An 'occupational retirement scheme' is defined as 'a retirement scheme established on a voluntary basis for, or by, an employer or a number of employers, or an association of employers (also including self-occupied persons), jointly or separately for the benefit of qualifying employees.
A 'personal retirement scheme', on the other hand, is defined as a retirement scheme which does not fall within the definition of an occupation retirement scheme and to which contributions are made for the benefit of the individual.
What are the tax incentives available under these Rules?
There are essentially three incentives under these Rules:
1. A qualifying employer who makes contributions to a qualifying scheme for the benefit of his employees shall be entitled per year, with respect to such employee on whose behalf he/she is making the contribution to the qualifying scheme, to a tax credit amounting to the lower of 15% of the amount of qualifying contribution during the year and €150 OR such other amount as may be prescribed by the Minister of Finance;
- This tax credit is available either as a deduction from the amount of income tax which is due on the qualifying employer's chargeable income during the year in which the contributions are made.
- Any amount which is not utilized shall be added to the tax credit for the following year and be deemed to be part of the tax credit, or if there is no tax credit for the year, be deemed to be the tax credit for that year and so on for subsequent years.
2. A qualifying contribution made to a qualifying scheme which is reported to the Commissioner for Revenue can be claimed as deductible from the qualifying employer's taxable income for that year of assessment in terms of Article 14(1)(e) of the Income Tax Act .
It must be noted that the total deductions that can be claimed by an employer with respect to the qualifying contributions in respect of each qualifying employee amount to the lower of the contribution actually paid to the qualifying scheme and €2000;
3. A qualifying employee who also makes contributions to the qualifying scheme shall be eligible for a tax credit amounting to 15% of the aggregate amount of the qualifying contributions made during the year up to a maximum of €150 or such other amount as may be prescribed by the Minister of Finance.
Such tax credit is only available as a deduction from the amount of income tax which is due on the total income of the qualifying employee for the year during which the qualifying contribution to the qualifying scheme is made.
Other important points to be underlined
• The contributions made by the qualifying employer on behalf of the qualifying employee are not considered as a fringe benefit given to the employee by the employer by reason of employment or office and therefore do not fall under the Fringe Benefits Rules;
• If the qualifying employee is married and is charged to tax jointly with his/her spouse, the tax credit specified in point 3 above may be availed of against the income tax due on the total income of the married couple.
What is considered as a qualifying scheme?
A qualifying scheme is defined as a 'retirement scheme or a long-term contract of insurance that fulfils the requirements of the Rules and is approved by the Commissioner for Revenue and in accordance with Rule 7 must satisfy the following conditions:
a) If it is an occupational retirement scheme, it must be registered under the Retirement Pensions Act (Chapter 514 of the Laws of Malta) or any other law substituting this Act;
b) If is a long-term insurance contract issued by a licence holder:
a.
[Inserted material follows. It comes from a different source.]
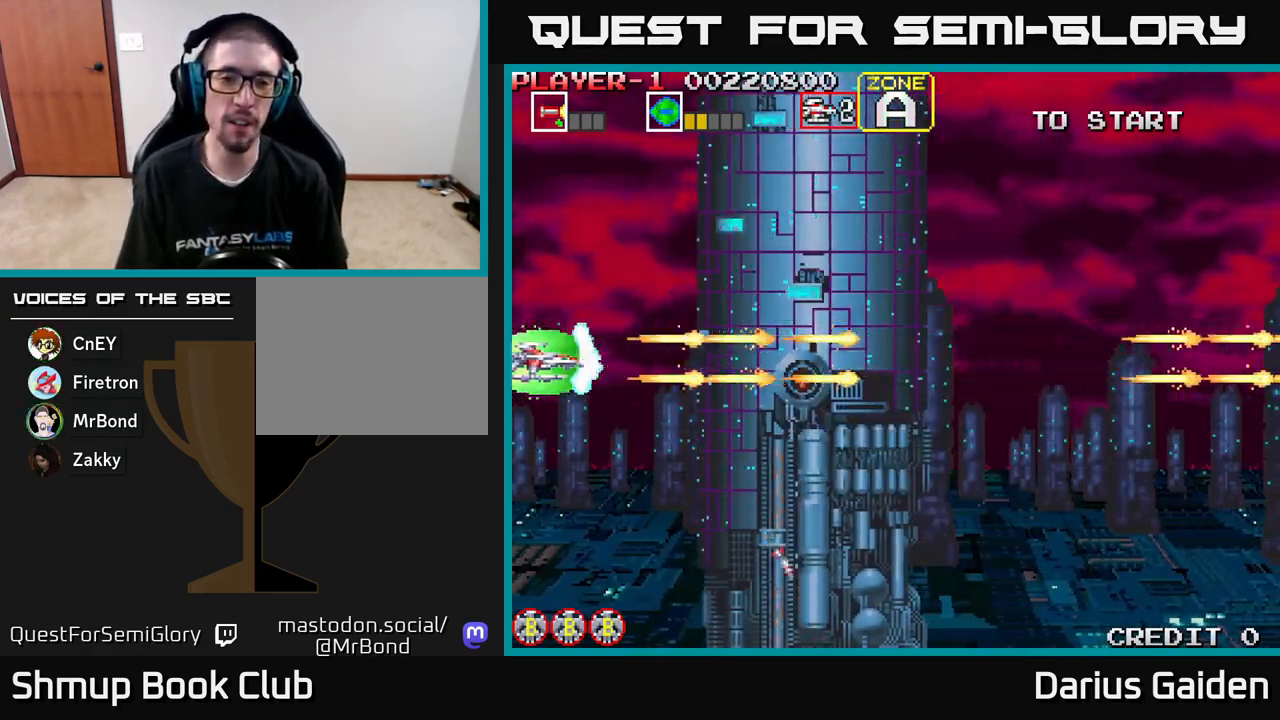
{"buttons": ["R2"], "left_stick": "center", "events": [[67, "DPAD_LEFT", "up"]]}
It provides for the commencement of the payment of benefits to a qualifying individual at an age not earlier than 50 or not later than the date when the individual attains the age of 70 or any other age specified in pension rules applicable to occupational retirement schemes in terms of the Retirement Pensions Act, except in those cases where the long-term contract of insurance provides that the payment is made by reason of permanent disability or death of the beneficiary and;
b. It provides for programmed withdrawal arrangements as provided for in pension rules issued under the same Retirement Pensions Act.
The qualifying contributions made to the qualifying scheme must be made by or on behalf of a person, defined as the qualifying employee, who:
a) Derives chargeable income in terms of the Income Tax Act and is duly registered for income tax purposes;
b) Is employed by a qualifying employer;
c) Does not benefit under the Highly Qualified Persons Rules.
A qualifying employer is defined as 'any person, whether corporate or unincorporated, and whether vested with legal personality or not, which employs individuals to carry out the economic activity for which it is established and which is registered as a payer for the purposes of the FSS Rules'.